Challenge 6: Mixing and matching record types. IP addresses are an important element of network traffic but, increasingly, content is becoming more significant. Anyone working in a heavily proxied enterprise will appreciate this problem. Network flows between proxies are almost useless. With the rise of proxy-in-the-cloud solutions, network tools will need to spend more time looking at HTTP requests in traffic to the proxy. Associating these "level 7" records with the mixed "level 3" records from the original host can complicate analysis.
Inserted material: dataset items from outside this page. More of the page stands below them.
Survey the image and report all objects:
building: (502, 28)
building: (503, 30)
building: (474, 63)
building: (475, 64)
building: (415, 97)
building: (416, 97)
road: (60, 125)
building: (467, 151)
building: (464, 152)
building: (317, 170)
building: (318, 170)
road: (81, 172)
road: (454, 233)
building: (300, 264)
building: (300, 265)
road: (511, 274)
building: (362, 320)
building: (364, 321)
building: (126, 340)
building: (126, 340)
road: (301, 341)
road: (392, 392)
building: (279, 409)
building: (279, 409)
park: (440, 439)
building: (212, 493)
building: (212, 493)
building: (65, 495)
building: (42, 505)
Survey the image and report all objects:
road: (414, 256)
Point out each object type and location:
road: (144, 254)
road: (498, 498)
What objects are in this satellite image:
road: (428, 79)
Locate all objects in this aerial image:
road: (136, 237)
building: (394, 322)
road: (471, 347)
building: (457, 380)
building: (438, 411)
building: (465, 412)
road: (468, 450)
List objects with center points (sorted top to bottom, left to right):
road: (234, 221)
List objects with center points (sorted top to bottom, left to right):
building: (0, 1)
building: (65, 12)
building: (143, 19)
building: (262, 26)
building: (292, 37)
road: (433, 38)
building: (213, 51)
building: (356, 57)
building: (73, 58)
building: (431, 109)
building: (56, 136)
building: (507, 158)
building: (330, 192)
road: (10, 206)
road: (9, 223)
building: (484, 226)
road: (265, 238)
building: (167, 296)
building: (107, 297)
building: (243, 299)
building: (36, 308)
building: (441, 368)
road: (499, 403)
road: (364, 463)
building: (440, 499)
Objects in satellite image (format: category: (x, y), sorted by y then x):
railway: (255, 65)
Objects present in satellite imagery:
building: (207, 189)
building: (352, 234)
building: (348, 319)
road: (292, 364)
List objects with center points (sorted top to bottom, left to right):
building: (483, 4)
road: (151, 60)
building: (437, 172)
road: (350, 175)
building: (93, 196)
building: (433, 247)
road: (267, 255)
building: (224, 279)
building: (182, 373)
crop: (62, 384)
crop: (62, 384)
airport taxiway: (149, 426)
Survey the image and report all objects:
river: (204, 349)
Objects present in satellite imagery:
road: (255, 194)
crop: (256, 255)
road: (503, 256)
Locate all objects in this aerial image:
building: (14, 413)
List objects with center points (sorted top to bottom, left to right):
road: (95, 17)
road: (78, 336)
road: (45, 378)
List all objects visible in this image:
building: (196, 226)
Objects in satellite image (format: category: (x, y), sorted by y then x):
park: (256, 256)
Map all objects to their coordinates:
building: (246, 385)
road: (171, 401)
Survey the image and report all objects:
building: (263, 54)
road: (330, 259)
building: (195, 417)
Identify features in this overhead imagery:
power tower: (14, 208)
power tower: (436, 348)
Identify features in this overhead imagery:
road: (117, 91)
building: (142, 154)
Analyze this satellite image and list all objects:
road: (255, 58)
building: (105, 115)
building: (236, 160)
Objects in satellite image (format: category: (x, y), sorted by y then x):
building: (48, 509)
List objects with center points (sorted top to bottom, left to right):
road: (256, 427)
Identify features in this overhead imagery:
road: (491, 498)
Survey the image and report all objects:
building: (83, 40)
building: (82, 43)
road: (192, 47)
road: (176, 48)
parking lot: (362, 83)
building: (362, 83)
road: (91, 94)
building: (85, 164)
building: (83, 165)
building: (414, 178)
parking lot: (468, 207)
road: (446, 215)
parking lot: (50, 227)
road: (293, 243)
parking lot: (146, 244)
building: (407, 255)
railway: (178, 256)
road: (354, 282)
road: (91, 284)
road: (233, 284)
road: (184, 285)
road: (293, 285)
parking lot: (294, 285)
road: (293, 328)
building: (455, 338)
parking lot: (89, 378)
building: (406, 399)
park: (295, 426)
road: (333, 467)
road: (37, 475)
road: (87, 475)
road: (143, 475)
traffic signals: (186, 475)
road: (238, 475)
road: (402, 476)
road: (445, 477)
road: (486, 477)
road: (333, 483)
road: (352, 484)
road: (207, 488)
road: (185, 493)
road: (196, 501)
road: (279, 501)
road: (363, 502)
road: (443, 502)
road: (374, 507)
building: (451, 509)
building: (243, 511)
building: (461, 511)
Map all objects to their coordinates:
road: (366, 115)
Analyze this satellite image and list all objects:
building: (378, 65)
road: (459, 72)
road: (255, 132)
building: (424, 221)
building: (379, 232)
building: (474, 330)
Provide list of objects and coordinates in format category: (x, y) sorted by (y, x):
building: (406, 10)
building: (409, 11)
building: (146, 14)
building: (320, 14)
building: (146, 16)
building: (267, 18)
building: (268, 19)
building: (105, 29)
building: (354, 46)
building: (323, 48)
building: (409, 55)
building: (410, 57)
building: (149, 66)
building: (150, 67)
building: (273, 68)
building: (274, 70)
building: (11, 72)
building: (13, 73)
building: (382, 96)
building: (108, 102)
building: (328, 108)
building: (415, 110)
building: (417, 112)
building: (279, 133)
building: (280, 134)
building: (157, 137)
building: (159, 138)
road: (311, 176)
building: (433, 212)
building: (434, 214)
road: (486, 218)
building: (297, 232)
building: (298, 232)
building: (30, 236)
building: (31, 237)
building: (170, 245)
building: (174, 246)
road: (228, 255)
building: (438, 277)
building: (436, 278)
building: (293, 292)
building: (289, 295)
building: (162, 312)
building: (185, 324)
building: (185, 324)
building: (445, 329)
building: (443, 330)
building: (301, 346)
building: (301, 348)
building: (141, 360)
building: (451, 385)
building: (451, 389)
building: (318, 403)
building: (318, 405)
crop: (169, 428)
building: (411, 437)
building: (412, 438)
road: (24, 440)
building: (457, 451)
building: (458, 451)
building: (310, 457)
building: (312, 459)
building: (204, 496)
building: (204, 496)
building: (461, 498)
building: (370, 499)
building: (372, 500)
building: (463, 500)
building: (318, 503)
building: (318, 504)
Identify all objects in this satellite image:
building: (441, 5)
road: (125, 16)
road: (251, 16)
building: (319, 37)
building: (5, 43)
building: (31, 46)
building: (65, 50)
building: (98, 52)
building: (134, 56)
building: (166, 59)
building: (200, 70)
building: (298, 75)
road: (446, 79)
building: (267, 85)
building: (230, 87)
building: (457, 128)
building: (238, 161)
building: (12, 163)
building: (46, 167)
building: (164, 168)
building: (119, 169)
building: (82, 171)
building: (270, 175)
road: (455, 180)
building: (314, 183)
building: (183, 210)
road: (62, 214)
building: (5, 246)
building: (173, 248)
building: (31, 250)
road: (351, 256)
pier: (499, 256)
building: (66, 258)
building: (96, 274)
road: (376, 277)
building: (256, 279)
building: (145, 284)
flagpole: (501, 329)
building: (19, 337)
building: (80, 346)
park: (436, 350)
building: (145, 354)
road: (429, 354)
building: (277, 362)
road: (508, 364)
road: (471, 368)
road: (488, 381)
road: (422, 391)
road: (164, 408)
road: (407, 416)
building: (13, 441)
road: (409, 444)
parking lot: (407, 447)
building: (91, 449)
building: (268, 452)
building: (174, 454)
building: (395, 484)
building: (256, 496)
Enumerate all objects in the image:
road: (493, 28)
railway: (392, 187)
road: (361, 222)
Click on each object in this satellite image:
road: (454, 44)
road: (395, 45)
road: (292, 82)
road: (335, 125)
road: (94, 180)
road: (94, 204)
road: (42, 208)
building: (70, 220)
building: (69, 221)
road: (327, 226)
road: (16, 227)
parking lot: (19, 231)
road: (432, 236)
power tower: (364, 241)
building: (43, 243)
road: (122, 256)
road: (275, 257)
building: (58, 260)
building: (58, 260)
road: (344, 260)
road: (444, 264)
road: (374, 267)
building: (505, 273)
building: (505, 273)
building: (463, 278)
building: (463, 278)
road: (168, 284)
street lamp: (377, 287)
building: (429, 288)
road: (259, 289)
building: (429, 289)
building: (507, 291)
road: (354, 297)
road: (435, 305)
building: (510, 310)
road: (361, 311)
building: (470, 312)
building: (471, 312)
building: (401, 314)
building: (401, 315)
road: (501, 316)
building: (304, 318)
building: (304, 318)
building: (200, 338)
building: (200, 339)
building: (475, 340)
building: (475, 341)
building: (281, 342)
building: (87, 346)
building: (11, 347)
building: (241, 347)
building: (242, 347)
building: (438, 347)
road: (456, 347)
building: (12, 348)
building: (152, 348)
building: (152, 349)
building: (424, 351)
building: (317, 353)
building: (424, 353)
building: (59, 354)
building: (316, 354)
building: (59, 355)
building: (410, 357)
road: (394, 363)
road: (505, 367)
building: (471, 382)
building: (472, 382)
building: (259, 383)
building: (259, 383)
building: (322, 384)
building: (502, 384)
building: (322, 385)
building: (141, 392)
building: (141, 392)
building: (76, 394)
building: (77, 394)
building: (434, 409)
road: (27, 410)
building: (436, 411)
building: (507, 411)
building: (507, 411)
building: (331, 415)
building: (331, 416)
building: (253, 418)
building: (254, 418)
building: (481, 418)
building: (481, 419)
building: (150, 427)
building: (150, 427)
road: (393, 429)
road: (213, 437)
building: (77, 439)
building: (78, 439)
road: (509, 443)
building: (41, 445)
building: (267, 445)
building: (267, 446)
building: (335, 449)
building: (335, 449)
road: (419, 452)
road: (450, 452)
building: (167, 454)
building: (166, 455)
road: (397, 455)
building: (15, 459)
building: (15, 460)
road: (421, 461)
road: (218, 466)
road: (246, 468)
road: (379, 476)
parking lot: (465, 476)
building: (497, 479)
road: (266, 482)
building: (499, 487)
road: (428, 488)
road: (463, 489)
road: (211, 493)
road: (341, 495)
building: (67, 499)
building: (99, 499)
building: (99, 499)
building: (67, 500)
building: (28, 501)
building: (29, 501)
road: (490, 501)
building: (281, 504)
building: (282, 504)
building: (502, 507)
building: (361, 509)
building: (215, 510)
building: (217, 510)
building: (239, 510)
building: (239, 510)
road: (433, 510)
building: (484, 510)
Challenge 7: Not another platform. The final obstacle involves how to extract value from network traffic. Countless vendors are likely to read this article and reply: "Drop my box on your network!" Unfortunately, this response reflects a lack of appreciation of the limits imposed by many IT organizations on deploying new equipment. Often, IT staff must cajole and plead to deploy the hardware currently watching network links. Some of those same deployments also required signing elaborate agreements concerning the nature of the work done at those sites. Ultimately, it can be unrealistic simply to add yet another appliance to a link of interest. Rather, networking teams should be willing to consider deploying their tools and techniques to open platforms so they can devise and deploy their own network appliances. In fact, they should be unwilling to spend any effort installing closed vendor platforms.